§ Extracted data:

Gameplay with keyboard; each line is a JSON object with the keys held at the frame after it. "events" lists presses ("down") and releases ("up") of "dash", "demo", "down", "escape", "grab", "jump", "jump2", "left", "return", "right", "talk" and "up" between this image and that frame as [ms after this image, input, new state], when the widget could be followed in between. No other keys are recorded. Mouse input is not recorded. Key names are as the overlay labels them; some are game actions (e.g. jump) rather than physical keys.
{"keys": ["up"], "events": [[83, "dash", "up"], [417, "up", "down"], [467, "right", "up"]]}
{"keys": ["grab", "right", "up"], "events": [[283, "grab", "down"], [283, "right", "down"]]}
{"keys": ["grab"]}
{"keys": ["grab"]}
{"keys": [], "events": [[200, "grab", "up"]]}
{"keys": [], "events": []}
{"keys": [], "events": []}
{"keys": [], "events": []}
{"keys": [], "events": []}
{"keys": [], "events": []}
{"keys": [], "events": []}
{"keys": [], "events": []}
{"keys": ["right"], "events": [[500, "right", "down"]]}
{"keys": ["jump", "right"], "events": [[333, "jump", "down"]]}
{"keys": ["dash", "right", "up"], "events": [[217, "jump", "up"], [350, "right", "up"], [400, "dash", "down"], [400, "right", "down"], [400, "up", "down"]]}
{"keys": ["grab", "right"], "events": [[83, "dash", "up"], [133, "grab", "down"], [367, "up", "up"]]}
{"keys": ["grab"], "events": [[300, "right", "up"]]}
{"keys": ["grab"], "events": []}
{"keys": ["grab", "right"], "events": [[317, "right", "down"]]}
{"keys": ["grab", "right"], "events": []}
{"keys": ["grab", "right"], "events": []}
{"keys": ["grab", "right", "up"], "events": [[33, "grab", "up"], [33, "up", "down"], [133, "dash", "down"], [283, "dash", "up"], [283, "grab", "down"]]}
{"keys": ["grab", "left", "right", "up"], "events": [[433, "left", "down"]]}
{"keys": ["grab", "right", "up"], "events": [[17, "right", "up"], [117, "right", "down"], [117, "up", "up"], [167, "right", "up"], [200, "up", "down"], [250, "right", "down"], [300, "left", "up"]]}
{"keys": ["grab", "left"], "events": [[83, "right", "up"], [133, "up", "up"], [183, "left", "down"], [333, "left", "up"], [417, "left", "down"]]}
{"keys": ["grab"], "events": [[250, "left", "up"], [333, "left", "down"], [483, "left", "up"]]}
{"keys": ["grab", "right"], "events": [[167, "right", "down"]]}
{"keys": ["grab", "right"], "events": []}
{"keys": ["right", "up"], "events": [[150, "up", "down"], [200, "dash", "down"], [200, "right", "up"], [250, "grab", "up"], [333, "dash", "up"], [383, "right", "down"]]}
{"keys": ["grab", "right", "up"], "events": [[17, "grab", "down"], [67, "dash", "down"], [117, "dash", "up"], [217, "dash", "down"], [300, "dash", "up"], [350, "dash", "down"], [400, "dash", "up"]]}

§ Problem to work on:
Please repeat all the records above exactly as they appear.

§ Output:
Gameplay with keyboard; each line is a JSON object with the keys held at the frame after it. "events" lists presses ("down") and releases ("up") of "dash", "demo", "down", "escape", "grab", "jump", "jump2", "left", "return", "right", "talk" and "up" between this image and that frame as [ms after this image, input, new state], when the widget could be followed in between. No other keys are recorded. Mouse input is not recorded. Key names are as the overlay labels them; some are game actions (e.g. jump) rather than physical keys.
{"keys": ["up"], "events": [[83, "dash", "up"], [417, "up", "down"], [467, "right", "up"]]}
{"keys": ["grab", "right", "up"], "events": [[283, "grab", "down"], [283, "right", "down"]]}
{"keys": ["grab"]}
{"keys": ["grab"]}
{"keys": [], "events": [[200, "grab", "up"]]}
{"keys": [], "events": []}
{"keys": [], "events": []}
{"keys": [], "events": []}
{"keys": [], "events": []}
{"keys": [], "events": []}
{"keys": [], "events": []}
{"keys": [], "events": []}
{"keys": ["right"], "events": [[500, "right", "down"]]}
{"keys": ["jump", "right"], "events": [[333, "jump", "down"]]}
{"keys": ["dash", "right", "up"], "events": [[217, "jump", "up"], [350, "right", "up"], [400, "dash", "down"], [400, "right", "down"], [400, "up", "down"]]}
{"keys": ["grab", "right"], "events": [[83, "dash", "up"], [133, "grab", "down"], [367, "up", "up"]]}
{"keys": ["grab"], "events": [[300, "right", "up"]]}
{"keys": ["grab"], "events": []}
{"keys": ["grab", "right"], "events": [[317, "right", "down"]]}
{"keys": ["grab", "right"], "events": []}
{"keys": ["grab", "right"], "events": []}
{"keys": ["grab", "right", "up"], "events": [[33, "grab", "up"], [33, "up", "down"], [133, "dash", "down"], [283, "dash", "up"], [283, "grab", "down"]]}
{"keys": ["grab", "left", "right", "up"], "events": [[433, "left", "down"]]}
{"keys": ["grab", "right", "up"], "events": [[17, "right", "up"], [117, "right", "down"], [117, "up", "up"], [167, "right", "up"], [200, "up", "down"], [250, "right", "down"], [300, "left", "up"]]}
{"keys": ["grab", "left"], "events": [[83, "right", "up"], [133, "up", "up"], [183, "left", "down"], [333, "left", "up"], [417, "left", "down"]]}
{"keys": ["grab"], "events": [[250, "left", "up"], [333, "left", "down"], [483, "left", "up"]]}
{"keys": ["grab", "right"], "events": [[167, "right", "down"]]}
{"keys": ["grab", "right"], "events": []}
{"keys": ["right", "up"], "events": [[150, "up", "down"], [200, "dash", "down"], [200, "right", "up"], [250, "grab", "up"], [333, "dash", "up"], [383, "right", "down"]]}
{"keys": ["grab", "right", "up"], "events": [[17, "grab", "down"], [67, "dash", "down"], [117, "dash", "up"], [217, "dash", "down"], [300, "dash", "up"], [350, "dash", "down"], [400, "dash", "up"]]}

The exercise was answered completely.